Thousands of miles to the south, an Indian fisherman in a tiny village near Chennai recently received an electronic tracking device. It will make him part of the eyes and ears of the Indian coast guard and navy. India is worried about terrorism from Pakistan and China’s increasing assertive- ness in the Indian Ocean, so it is issuing these devices to two hundred thousand fishing boats. From a central command center, the Indian coast guard will use these censors to distinguish Indian vessels from intruders, such as the boats that carried terrorists to Mumbai in 2009. Although they do not acknowledge it publicly, Indian naval officers also hope it will help them find the brand-new Chinese submarines and naval ships that increasingly creep past India’s shores on their way to Sri Lanka or Pakistan. Military tensions between India and China are high.

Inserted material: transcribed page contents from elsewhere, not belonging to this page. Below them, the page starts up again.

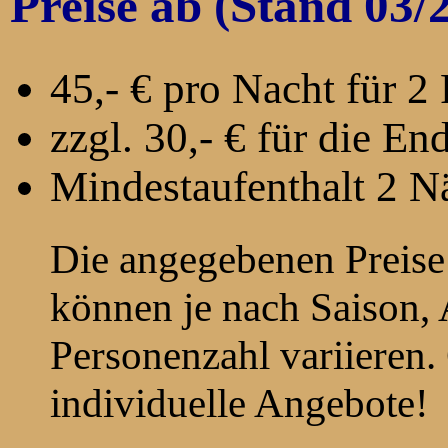
Preise ab (Stand 03/
45,- € pro Nacht für 2
zzgl. 30,- € für die En
Mindestaufenthalt 2 N
Die angegebenen Preise 
können je nach Saison, 
Personenzahl variieren.
individuelle Angebote!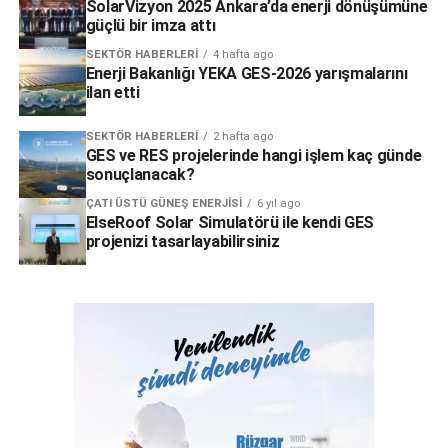
SolarVizyon 2025 Ankara’da enerji dönüşümüne
güçlü bir imza attı
SEKTÖR HABERLERI
4 hafta ago
Enerji Bakanlığı YEKA GES-2026 yarışmalarını
ilan etti
SEKTÖR HABERLERI
2 hafta ago
GES ve RES projelerinde hangi işlem kaç günde
sonuçlanacak?
ÇATI ÜSTÜ GÜNEŞ ENERJISI
6 yıl ago
ElseRoof Solar Simulatörü ile kendi GES
projenizi tasarlayabilirsiniz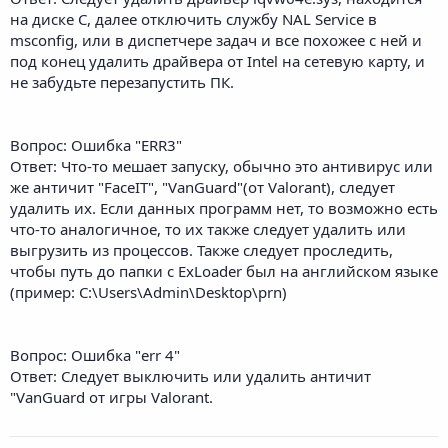
на диске С, далее отключить службу NAL Service в
msconfig, или в диспетчере задач и все похожее с ней и
под конец удалить драйвера от Intel на сетевую карту, и
не забудьте перезапустить ПК.
Вопрос: Ошибка "ERR3"
Ответ: Что-то мешает запуску, обычно это антивирус или
же античит "FaceIT", "VanGuard"(от Valorant), следует
удалить их. Если данных программ нет, то возможно есть
что-то аналогичное, то их также следует удалить или
выгрузить из процессов. Также следует проследить,
чтобы путь до папки с ExLoader был на английском языке
(пример: C:\Users\Admin\Desktop\prn)
Вопрос: Ошибка "err 4"
Ответ: Cледует выключить или удалить античит
"VanGuard от игры Valorant.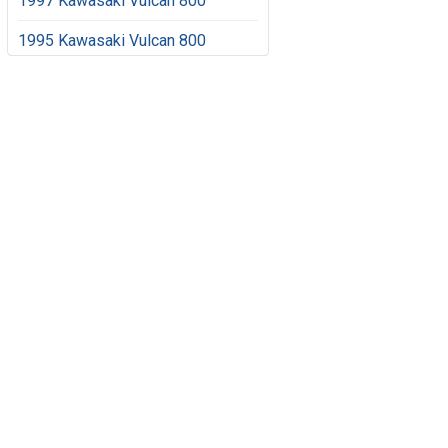
1997 Kawasaki Vulcan 800
1995 Kawasaki Vulcan 800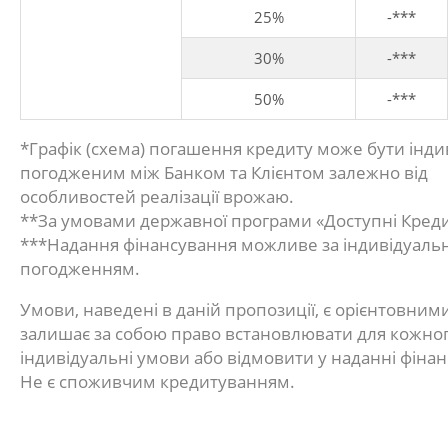
25%
-***
30%
-***
50%
-***
*Графік (схема) погашення кредиту може бути інди
погодженим між Банком та Клієнтом залежно від
особливостей реалізації врожаю.
**За умовами державної програми «Доступні Креди
***Надання фінансування можливе за індивідуал
погодженням.
Умови, наведені в даній пропозиції, є орієнтовним
залишає за собою право встановлювати для кожног
індивідуальні умови або відмовити у наданні фіна
Не є споживчим кредитуванням.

Chinese fishing boats are also getting into the act in a way that worries the United States and others. In March 2009, two Chinese trawlers nearly rammed a U.S. Navy surveillance ship, the Impeccable, south of China’s Hainan Island. They waved Chinese flags and yelled at the U.S. sailors to leave. When the Americans sprayed water at the ship, the Chinese bizarrely stripped down to their underwear and got even closer. Even as the Americans tried to leave the area, the trawlers dropped pieces of wood in the Impeccable’s path to stop it and tried to grab its sonar instruments. These types of incidents are becoming disturbingly common.
How will the two giants project military might? In spite of their mostly cooperative economic relations, the United States, India, and China are engaged in a gradual, great power military escalation that no one really wants. India is nervous about China’s moves into its traditional spheres of influence. China’s new submarines cruise the Indian Ocean, new border fortifications encroach on land India claims as its own in the Himalayas, and a series of new ports in South Asia will allow Chinese ships to rest and to push even closer to India’s shores.
In response, India is dramatically increasing its defense budget and stepping up military cooperation with Japan, Australia, the United States, and others. The Chinese interpret this as encirclement. It is a classic security dilemma.